Gpt-3.5-turbo BROKEN: context-loading/response issue - emitting only functions never specified

ISSUE

gpt-3.5-turbo - all models

  • playground is sending an empty tools list instead of no parameter
  • With an empty tool list, AI model unexpectedly being forced to write function calls
  • AI model variant that “knows” functions is employed with tools and multi-tool wrapper
  • Symptom extends to model released before parallel tool calls.
  • Reproducible by API call, OK with no tools parameter.

It is sufficient to say that the AI model should not be sending to functions when they are never passed as an API parameter, nor repeated function calls as a default that cannot be stopped, and the API backend should be returning a “no tool recipient” that raises an error if the AI does generate a " to=" token instead of closing the assistant preamble …

This is not a new “system prompt your tool” model, nor a “mandated tool call” API call.

This is a signal that that this symptom of not stopping by the correct token is extending to all fringes of API use.

(Ignore the model-provoking prompt and that I show 16k “openai-internal” model in screenshots…)

No setup, somewhat constrained sampling by top-p, this function output is repeated in trials of gpt-3.5-turbo-1106 and gpt-3.5-turbo-0125 on Chat Completions, with an empty "tools":[] list being sent by playground:

What the doodle??

or:

The models are getting loaded up with tool stuff with no functions specified in the tools parameter, and is apparently constrained to sending to something the AI must fabricate by post-training. At top-p: 0:

I believe that an empty tools list was previously blocked, at least by SDK.

2 Likes

@_j greatly appreciate the detail here! Would you mind sharing this to support@openai.com? That way our team can address it head on in case this does not get traction on the community.

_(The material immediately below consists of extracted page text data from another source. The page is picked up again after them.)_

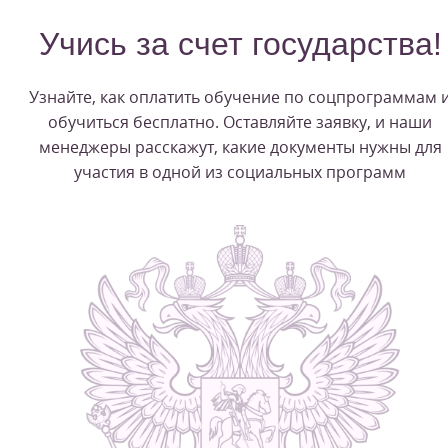
Учись за счет государства!
Узнайте, как оплатить обучение по соцпрограммам 
обучиться бесплатно. Оставляйте заявку, и наши
менеджеры расскажут, какие документы нужны для
участия в одной из социальных программ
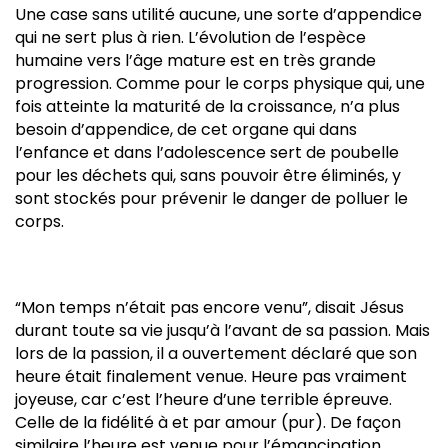
Une case sans utilité aucune, une sorte d’appendice
qui ne sert plus à rien. L’évolution de l’espèce
humaine vers l’âge mature est en très grande
progression. Comme pour le corps physique qui, une
fois atteinte la maturité de la croissance, n’a plus
besoin d’appendice, de cet organe qui dans
l’enfance et dans l’adolescence sert de poubelle
pour les déchets qui, sans pouvoir être éliminés, y
sont stockés pour prévenir le danger de polluer le
corps.
“Mon temps n’était pas encore venu”, disait Jésus
durant toute sa vie jusqu’à l’avant de sa passion. Mais
lors de la passion, il a ouvertement déclaré que son
heure était finalement venue. Heure pas vraiment
joyeuse, car c’est l’heure d’une terrible épreuve.
Celle de la fidélité à et par amour (pur). De façon
similaire l’heure est venue pour l’émancipation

I do not see why someone with “OpenAI Staff” as a tag would solicit off-forum interactions for something that is clearly described here and was a platform-wide issue.

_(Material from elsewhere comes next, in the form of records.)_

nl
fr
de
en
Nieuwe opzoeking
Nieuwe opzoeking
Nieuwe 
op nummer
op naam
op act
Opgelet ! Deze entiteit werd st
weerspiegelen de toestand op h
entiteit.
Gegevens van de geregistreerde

Instead, identifying bug reports as being such when well articulated, and escalating to the correct internal team, is the expectation. “Traction in the community” is not the goal and would not provide relief anyway.

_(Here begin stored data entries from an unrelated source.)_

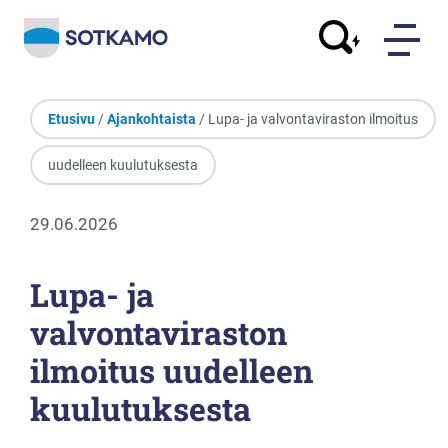
Etusivu
/
Ajankohtaista
/ Lupa- ja valvontaviraston ilmoitus
uudelleen kuulutuksesta
29.06.2026
Lupa- ja
valvontaviraston
ilmoitus uudelleen
kuulutuksesta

Thank you for your interest, though.

It is sufficient to say that, in the week since my report here, an issue as significant as a large swath of AI models completely failing in the Playground was noticed by someone and fixed, and the calls with the same parameters selected now succeed (along with other Playground breaking bugs that were repaired, such as sending a request for encrypted reasoning to non-reasoning models).